Currently, around $23,000 has been secured for this fund.

City funds

The MCBD board approached the Marshalltown City Council about reallocating $40,000 from the city-funded Facade Grant program. At the Aug. 13 meeting, the board voted unanimously for the reallocation.

Aaron Buzbee, who owns two downtown businesses — Zeno’s Pizza and Fiddle & Whistle Irish Pub — serves as vice president of the MCBD board. At the council meeting, he explained what the funds will go toward.

“The $40,000 will help us bridge the gap. The MCBD is funded primarily through membership dues. And, the $40,000 in tandem with other grants and resources will allow us to help all businesses when downtown needs us the most.”

Etter said there are 214 buildings in the downtown with around 150 businesses.

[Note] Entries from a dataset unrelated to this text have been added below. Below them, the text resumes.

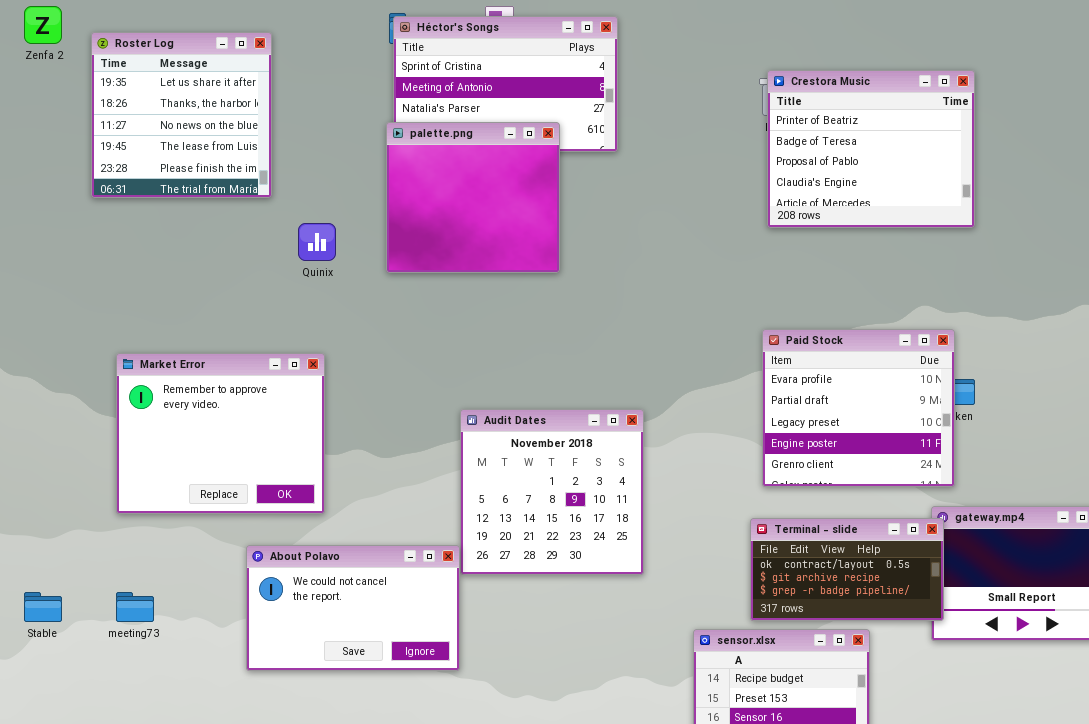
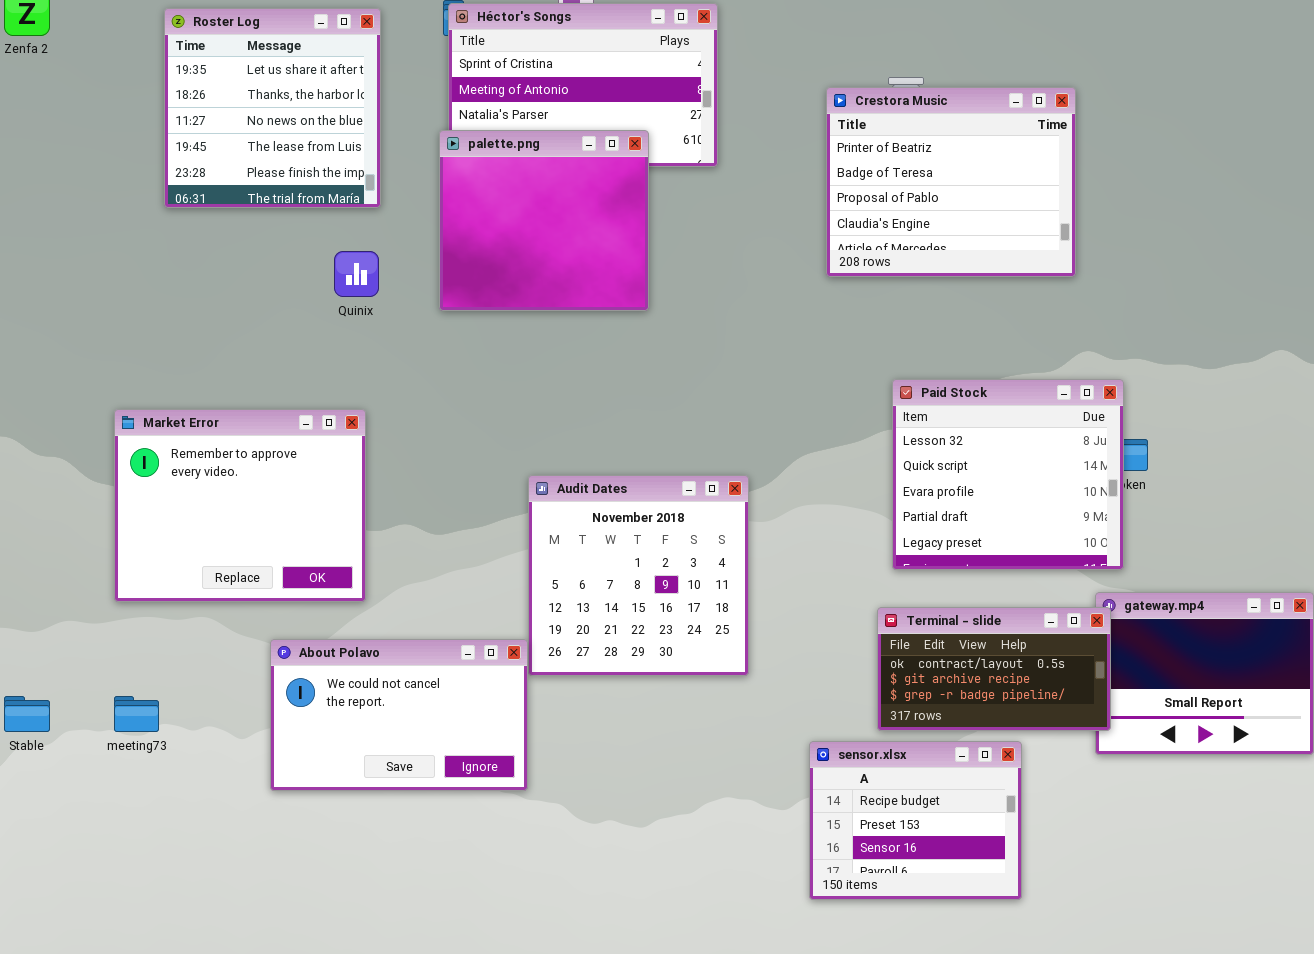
Roster Log: [91,32,272,198] -> [164,8,381,208], moved
Crestora Music: [767,70,975,228] -> [826,87,1076,277], moved
Paid Stock: [762,329,955,487] -> [892,379,1124,570], scrolled up 2 rows

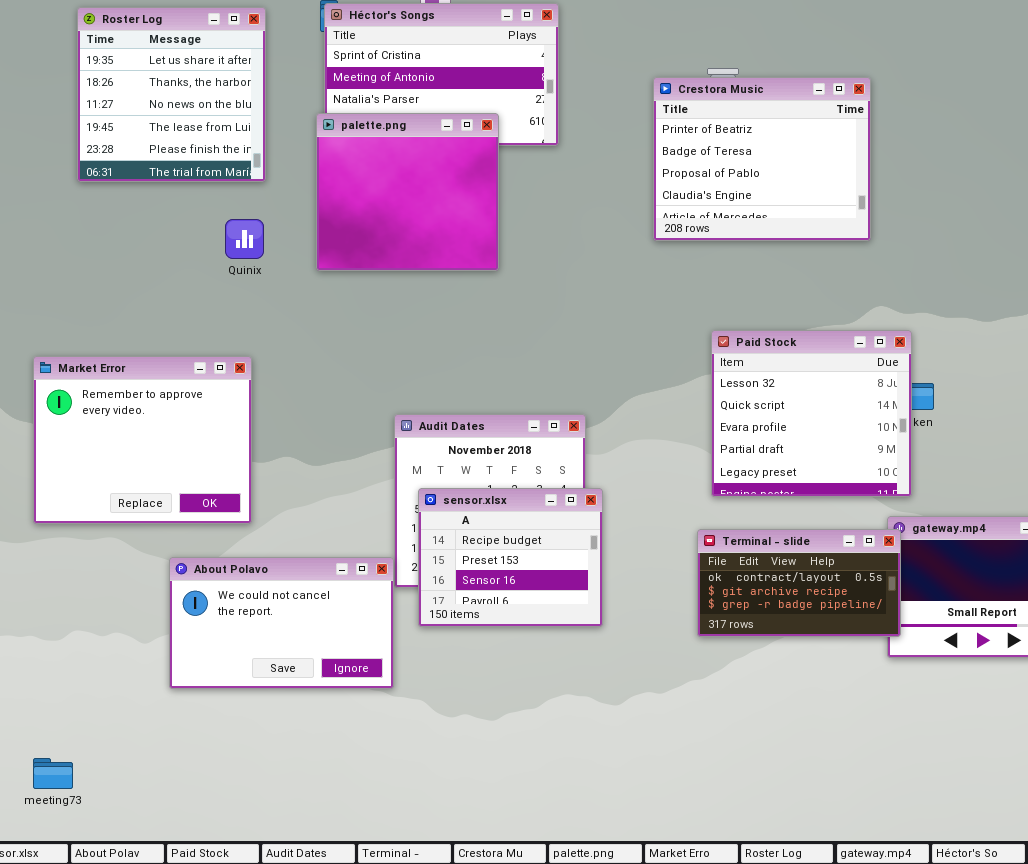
meeting73: [114,696,159,732] -> [33,758,73,789], moved
sensor.xlsx: [809,741,1022,900] -> [418,488,603,627], moved

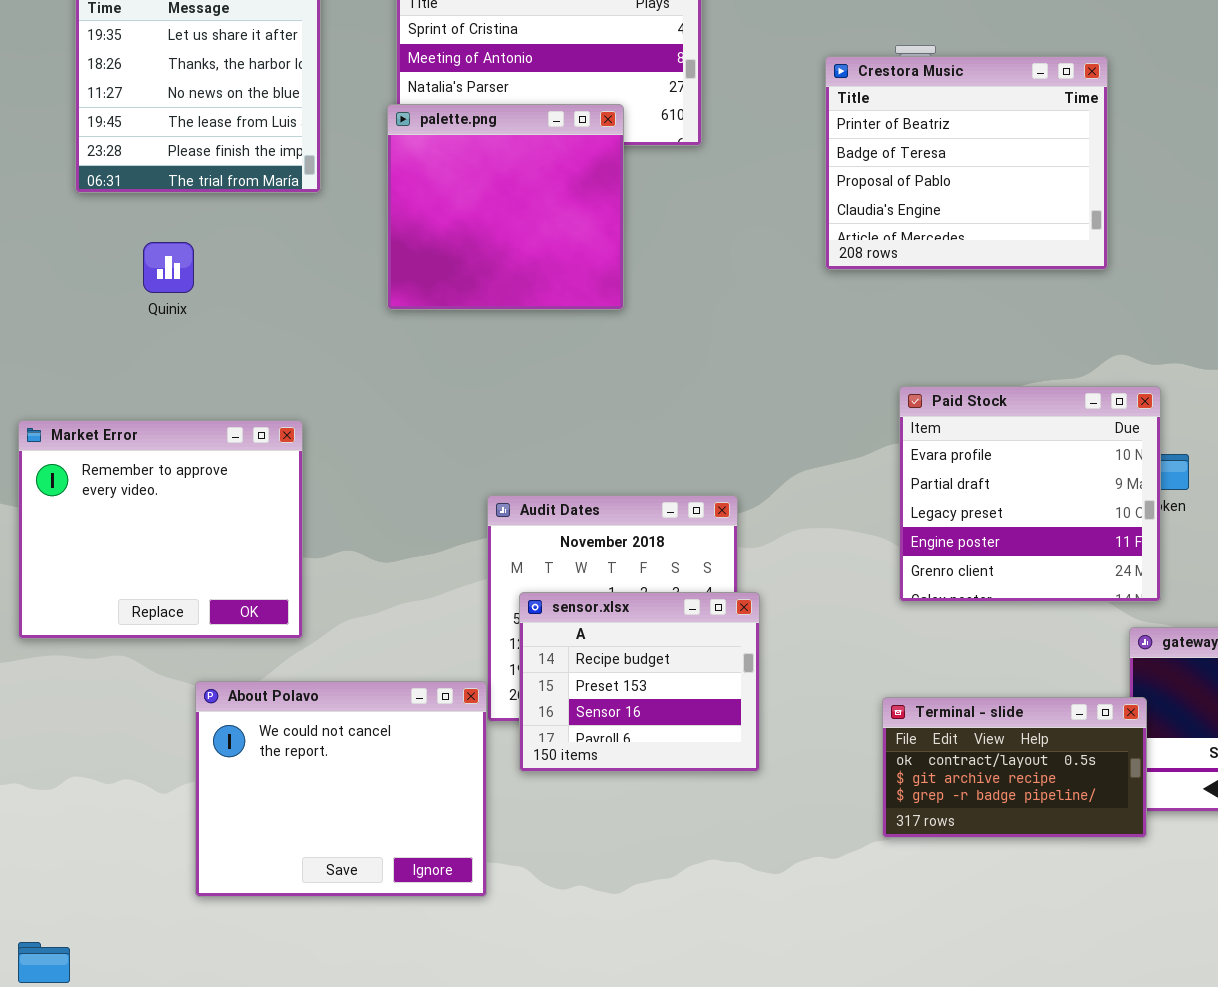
Quinix: [225,219,264,259] -> [143,242,194,293], moved
Paid Stock: [711,330,912,497] -> [899,386,1161,602], scrolled down 2 rows
Terminal - slide: [697,529,901,637] -> [882,697,1147,838], moved
About Polavo: [169,557,394,689] -> [195,681,487,897], resized

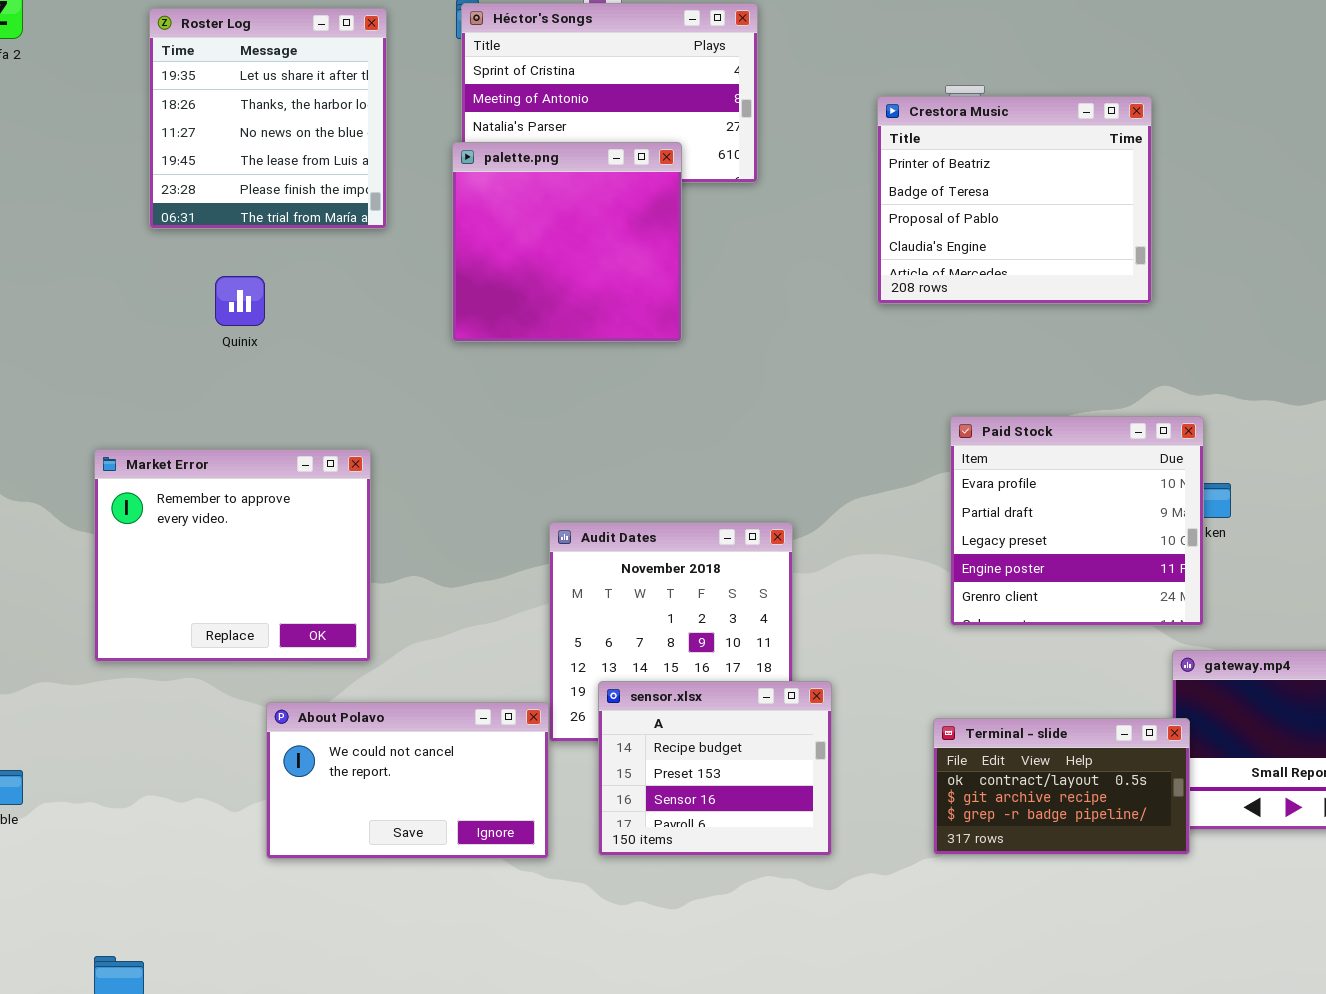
sensor.xlsx: [519,592,760,772] -> [598,681,832,856], moved
About Polavo: [195,681,487,897] -> [266,702,549,859], resized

“In the past, MCBD has provided services to its members, and that’s the revenue also that we have each year — through our membership and pledge drive,” Etter said. “But now it would be very insensitive of us to be asking people in the downtown for memberships and a pledge drive when they need to spend all their money on fixing their buildings. So those funds aren’t available to us for a while. The city is giving us that money so that not only can we keep our doors open, but now we’re just saying everybody in the downtown is a member, and everybody gets services, but in order to do that, we need additional money.”

Etter said the $40,000 will also go toward paying her salary.

“I’m a staff of one, plus we have volunteers. We have always run this on a shoe-string budget. Nobody is getting rich off this; it’s keeping us afloat,” she said.

The MCBD was founded in 2002. It works to restore, enhance and preserve Marshalltown’s downtown as a way of building commerce and attracting folks to the community.

Etter said DeShan Zhang, owner of the 1890-era building at 5 W. Main St. (the current site of Ocean City Chinese Restaurant), is in the beginning stages of restoring the structure to its former Fidelity Savings Bank splendor.

“But it will take a lot of money,” she said.

Every business is different. While some entities sustained minimal damage, others were a complete loss. Gas leaks, shifted foundations and damaged roofs all pose hazards. Downtown street closures and blocked sidewalks have reduced the traffic to downtown businesses. For example, Kim and Jerry Gratopp, owners of Smokin’ G’s BBQ Restaurant, decided to reopen their eatery on Aug. 8 after weighing the pros and cons.

“There’s a lot of those little detail things we’re trying to figure out. It’s hard to figure that when we still don’t know for sure what our downtown situation will be, so we’re just putting the pieces of the puzzle together, like everyone else is,” Kim said.